Si le shojo manga s’adresse d’abord aux filles et jeunes femmes, il n’hésite pas, dès les années 1970, à explorer des territoires inexplorés pour l’époque. La science-fiction s’invite dans « To Terra… » de Keiko Takemiya, tandis que « La Rose de Versailles » de Riyoko Ikeda propose une fresque historique et politique à la fois ambitieuse et populaire. Ces œuvres signent une rupture nette. Les archétypes amoureux du genre, de la princesse indépendante au garçon énigmatique, ne se contentent plus d’imiter les modèles venus d’Occident. Ils s’enrichissent de références puisées dans l’histoire japonaise et dans une Europe fantasmée par Tokyo.

Voici ce que ces autrices ont apporté et comment le genre a évolué :

  • Keiko Takemiya et Ryoko Yamagishi ouvrent la voie à une génération d’autrices qui refusent la passivité des personnages féminins.
  • Le genre évolue : le ladies comics cible désormais les femmes adultes, abordant la sexualité, le mariage, la maternité, la solitude.

De « Astro Boy » aux premiers récits intimes, le shojo manga montre combien les mangakas savent observer leur société, saisir les désirs et les paradoxes des plus jeunes. C’est aussi ce qui explique le succès du genre en France et ailleurs en Europe : une palette d’émotions universelles, des histoires capables de résonner bien au-delà des frontières du Japon.

Artiste japonais âgé travaillant sur manga dans son studio

Pourquoi retrouve-t-on toujours les mêmes archétypes amoureux dans les histoires shōjo ?

Si les archétypes amoureux reviennent sans cesse dans le shojo manga, ce n’est pas un simple effet de copie. Ils plongent leurs racines dans une longue tradition narrative, où le parcours de l’héroïne reflète les attentes sociales et les normes longtemps en vigueur au Japon. Qu’il s’agisse d’une comédie romantique dans un lycée ou d’une dark romance à l’atmosphère mélancolique, la relation amoureuse sert de miroir aux désirs, aux doutes et aux contradictions de la jeunesse japonaise.

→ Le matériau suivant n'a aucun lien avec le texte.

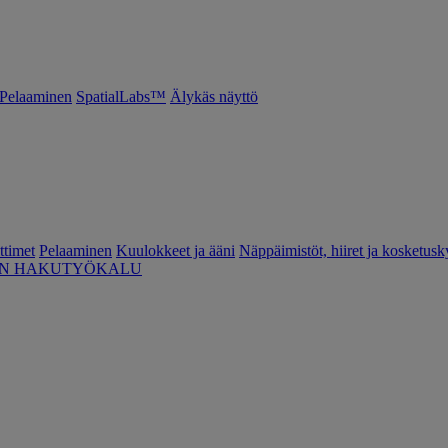
Pelaaminen
SpatialLabs™
Älykäs näyttö
ttimet
Pelaaminen
Kuulokkeet ja ääni
Näppäimistöt, hiiret ja kosketusk
EN HAKUTYÖKALU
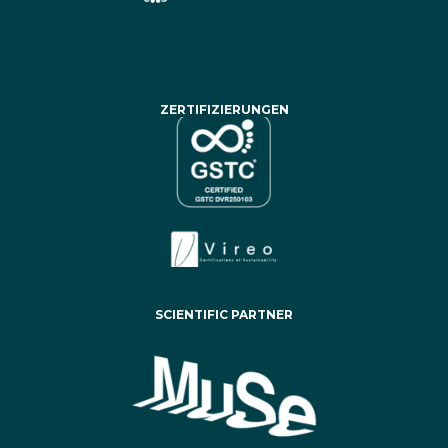
ZERTIFIZIERUNGEN
SCIENTIFIC PARTNER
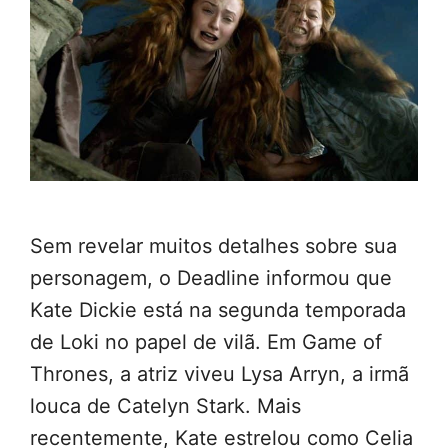
Sem revelar muitos detalhes sobre sua
personagem, o Deadline informou que
Kate Dickie está na segunda temporada
de Loki no papel de vilã. Em Game of
Thrones, a atriz viveu Lysa Arryn, a irmã
louca de Catelyn Stark. Mais
recentemente, Kate estrelou como Celia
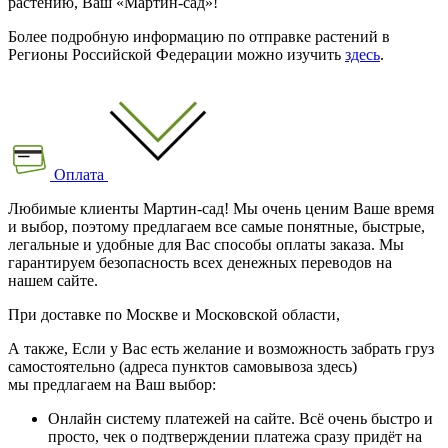
растению, Ваш «Мартин-сад»!
Более подробную информацию по отправке растений в
Регионы Российской Федерации можно изучить
здесь
.
Оплата
Любимые клиенты Мартин-сад! Мы очень ценим Ваше время
и выбор, поэтому предлагаем все самые понятные, быстрые,
легальные и удобные для Вас способы оплаты заказа. Мы
гарантируем безопасность всех денежных переводов на
нашем сайте.
При доставке по Москве и Московской области,
А также, Если у Вас есть желание и возможность забрать груз
самостоятельно (адреса пунктов самовывоза здесь)
мы предлагаем на Ваш выбор:
Онлайн систему платежей на сайте. Всё очень быстро и
просто, чек о подтверждении платежа сразу придёт на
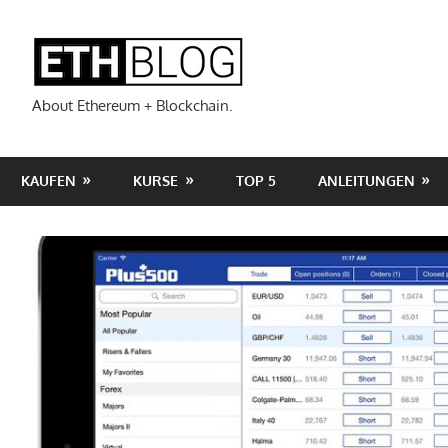
Zum
Inhalt
ETHBLOG
springen
About Ethereum + Blockchain.
KAUFEN
KURSE
TOP 5
ANLEITUNGEN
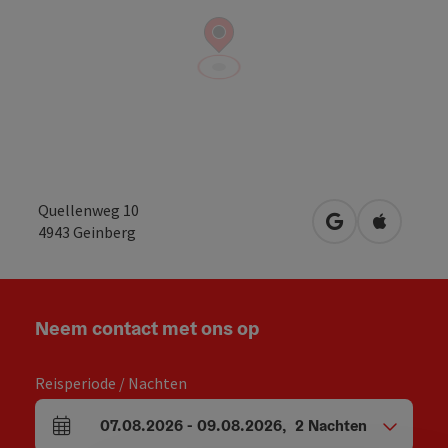
Quellenweg 10
Openen in Goo
Openen i
4943
Geinberg
Neem contact met ons op
Reisperiode / Nachten
07.08.2026
-
09.08.2026
,
2
Nachten
Velden voor aankomst en vertrek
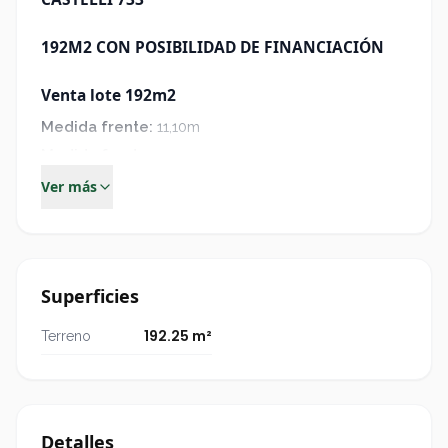
192M2 CON POSIBILIDAD DE FINANCIACIÓN
Venta lote 192m2
Medida frente
:
11,10m
Medida fondo
:
17,32m
Ver más
Con escritura y posesión inmediata.
Posibilidad de financiación.
Superficies
192.25 m²
Terreno
Detalles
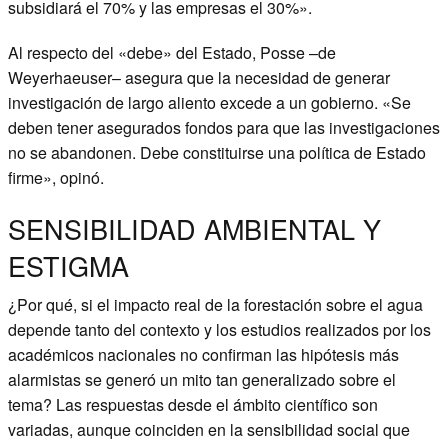
subsidiará el 70% y las empresas el 30%».
Al respecto del «debe» del Estado, Posse –de
Weyerhaeuser– asegura que la necesidad de generar
investigación de largo aliento excede a un gobierno. «Se
deben tener asegurados fondos para que las investigaciones
no se abandonen. Debe constituirse una política de Estado
firme», opinó.
SENSIBILIDAD AMBIENTAL Y
ESTIGMA
¿Por qué, si el impacto real de la forestación sobre el agua
depende tanto del contexto y los estudios realizados por los
académicos nacionales no confirman las hipótesis más
alarmistas se generó un mito tan generalizado sobre el
tema? Las respuestas desde el ámbito científico son
variadas, aunque coinciden en la sensibilidad social que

Les figures incontournables du genre, garçon taciturne, jeune fille déterminée, traversent les décennies. Si des titres comme « Kaguya-sama : Love is War », « Horimiya » ou « The Quintessential Quintuplets » rencontrent un tel écho, ce n’est pas un hasard. Ils actualisent, déplacent, parfois détournent les stéréotypes de la romance, mais gardent une structure narrative bien connue : triangle amoureux, rivalités, quiproquos, déclarations maladroites. Cette mécanique captive le lectorat, tout en permettant des variations habiles.

Voici quelques exemples marquants de ces évolutions :

  • La relation toxique et la violence psychologique apparaissent dans des titres comme « Scum’s Wish », bousculant la frontière entre idéalisation et réalité.
  • Des œuvres comme « Bloom Into You » proposent des représentations plus nuancées de la relation, en questionnant la norme hétérosexuelle.

Les jeunes femmes et jeunes hommes trouvent dans ces histoires à la fois un reflet de leur quotidien et un espace d’évasion. Les archétypes, loin d’être immuables, s’adaptent aux générations successives, dialoguent avec le shonen manga et accompagnent les évolutions sociales repérées par les auteurs et autrices. Comme l’expliquent certains sociologues dans le Japan Times, l’attachement à ces figures révèle la capacité du manga à saisir l’attente, le trouble, la frustration, sans jamais relâcher la tension dramatique.

Au fil des pages, le lecteur croise des héros familiers, mais jamais tout à fait identiques, preuve que les archétypes, parfois, savent se réinventer sans perdre leur pouvoir de fascination.